Treatment with neurological resection and carmustine wafers (CW) improved the cognitive trajectory, particularly memory and executive function, of patients with brain metastases, according to a study published in the November issue of Cancer.
“The rising incidence of metastasis to the brain threatens to limit gains made by new systemic treatments,” wrote authors Steven Brem, MD, of the Moffitt Cancer Center, Tampa, Fla., and colleagues.
Single and ogliometastatic cancer to the brain are often acceptably treated by neurosurgical resection and whole-brain radiation therapy (WBRT). However, WBRT is known to produce a decline in neurocognitive function (NCF), so a shift in treatment has led to a replacement of WBRT with localized surgery.
Because the delivery of systemic drugs to the tumors in the brain is impeded, biodegradable carmustine polymer wafers have been developed to enhance drug delivery. The researchers thus designed a prospective, multicenter phase 2 study to determine if surgery and CW could preserve NCF and achieve local control (LC). WBRT was deferred.
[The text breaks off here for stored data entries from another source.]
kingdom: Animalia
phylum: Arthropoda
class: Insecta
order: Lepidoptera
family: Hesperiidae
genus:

NCF and LC were measured in 59 patients who underwent resection and received CW for a single (83 percent) or dominant (oligometastastic, two to three lesions) metastasis and received stereotactic radiosurgery for tiny nodules that were not treated with resection plus CW.
Preservation of NCF was defined as an improvement or a decline less than or equal to one standard deviation from baseline in three domains: memory, executive function, and fine motor skills. These were evaluated at two-month intervals.
The study’s results indicated that executive function and memory significantly improved throughout the one-year follow up. Preservation or improvement of NCF occurred in all three domains for 65 percent of patients at each of the two-month intervals. NCF declined in one patient.
The CW were well-tolerated, and any serious adverse events were reversible. Local recurrence was found in 28 percent of the patients at the one-year follow-up, which is superior to the rates found in previous studies of surgery without wafers.
Nine participants died during the 12-month follow-up period but only one patient died because of neurologic disease progression.
“The range of options for patients with brain metastases will be increased as the novel, pathway-specific, targeted agents are evaluated,” wrote the authors. “The preserved and often improved NCF observed using resection and local carmustine wafers, as well as the known pharmacokinetics of carmustine, suggest that this strategy can be used without injury to white matter fiber tracts that affect NCF.”